Question 8: \frac{\cos (\pi+x) \cos (-x)}{\sin (\pi-x) \cos \left(\frac{\pi}{2}+x\right)}=\cot ^2 x

Solution: \text { L.H.S. }=\frac{\cos (\pi+x) \cos (-x)}{\sin (\pi-x) \cos \left(\frac{\pi}{2}+x\right)}

=\frac{(-\cos x)(\cos x)}{(\sin x)(-\sin x)}

=\frac{-\cos ^2 x}{-\sin ^2 x}

=\cot ^2 \mathrm{x} ={RHS}

Question 9: \cos \left(\frac{3 \pi}{2}+x\right) \cos (2 \pi+x)\left[\cot \left(\frac{3 \pi}{2}-x\right)+\cot (2 \pi+x)\right]=1

Solution: \text { L.H.S. }=\cos \left(\frac{3 \pi}{2}+x\right) \cos (2 \pi+x)\left[\cot \left(\frac{3 \pi}{2}-x\right)+\cot (2 \pi+x)\right]
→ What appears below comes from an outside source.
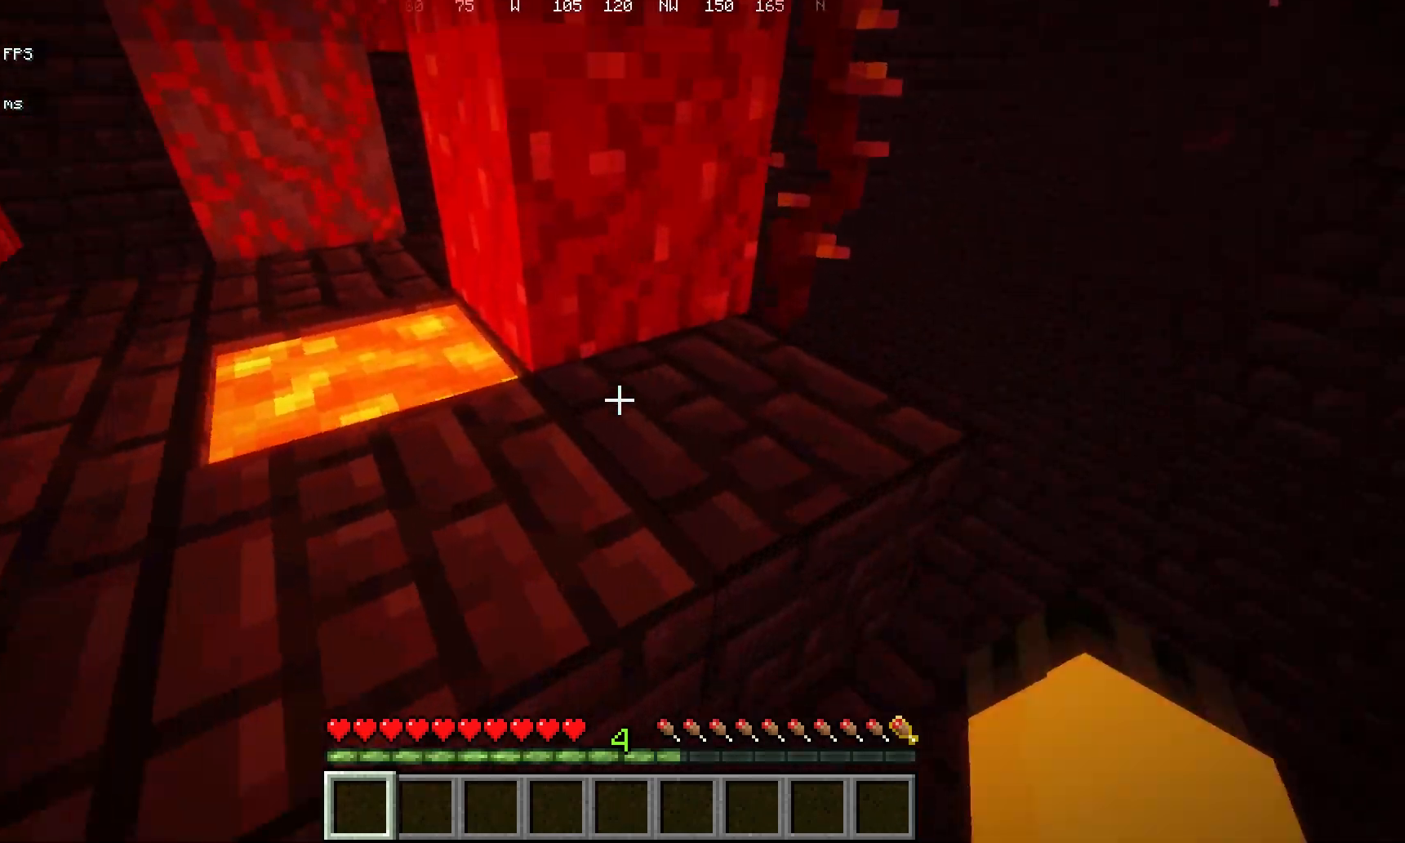
{"keys": ["w"], "mouse": [], "events": [[17, "d", "down"], [67, "w", "up"], [183, "space", "down"], [233, "w", "down"], [433, "d", "up"], [433, "space", "up"]]}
=\sin \mathrm{x} \cos \mathrm{x}(\tan \mathrm{x}+\cot \mathrm{x})

=\sin x.\cos x(\frac{\sin x}{\cos x}+\frac{\cos x}{\sin x})
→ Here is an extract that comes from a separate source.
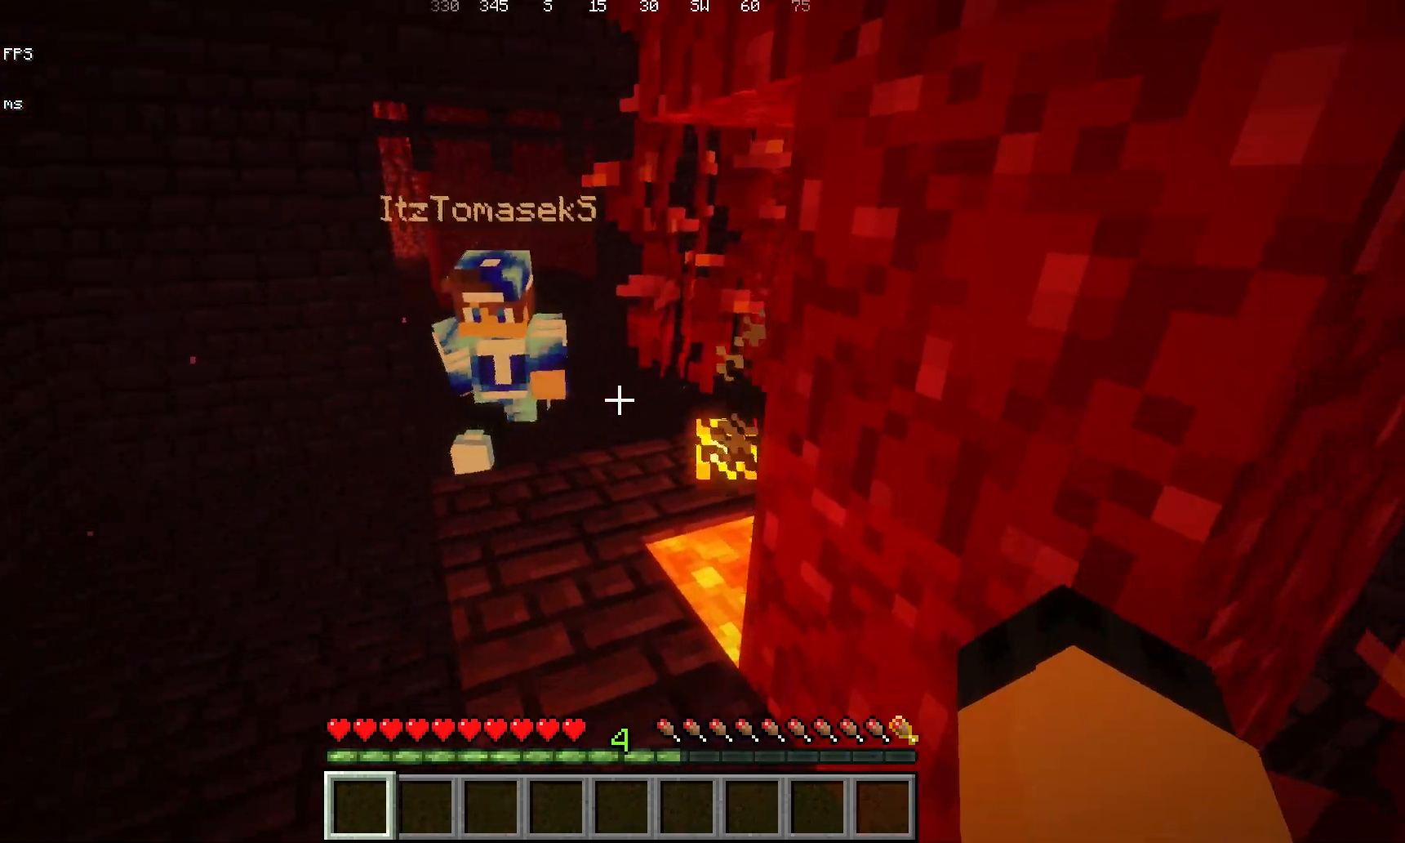
{"keys": ["d", "space", "w"], "mouse": [], "events": [[133, "w", "up"], [200, "d", "down"], [250, "w", "down"], [367, "space", "down"]]}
=\sin x\cos x(\frac{\sin^2x+\cos^2 x}{\sin x\cos x})

=1=RHS

Question 10: \sin(n+1)x\sin(n+2)x+\cos(n+1)x\cos(n+2)x=\cos x

Solution:LHS = \sin(n+1)x\sin(n+2)x+\cos(n+1)x\cos(n+2)x

=\cos(n+1)x\cos(n+2)x+\sin(n+1)x\sin(n+2)x

Using formula

\cos (x-y)=\cos x\cos y+\sin x\sin y

Hence,

=\cos[(n+1)x-(n+2)x]

=\cos[nx+x-nx-2x]

=\cos(-x)

=\cos x=RHS

Question 11: \cos(\frac{3\pi}{4}+x)-\cos(\frac{3\pi}{4}-x)=-\sqrt{2}\sin x

Solution: LHS=\cos(\frac{3\pi}{4}+x)-\cos(\frac{3\pi}{4}-x)

Using formula

\cos (x-y)=\cos x\cos y+\sin x\sin y

\cos (x+y)=\cos x\cos y-\sin x\sin y

NOW,

=(\cos \frac{3\pi}{4}\cos x-\sin \frac{3\pi}{4}\sin x)-(\cos \frac{3\pi}{4}\cos x+\sin \frac{3\pi}{4}\sin x)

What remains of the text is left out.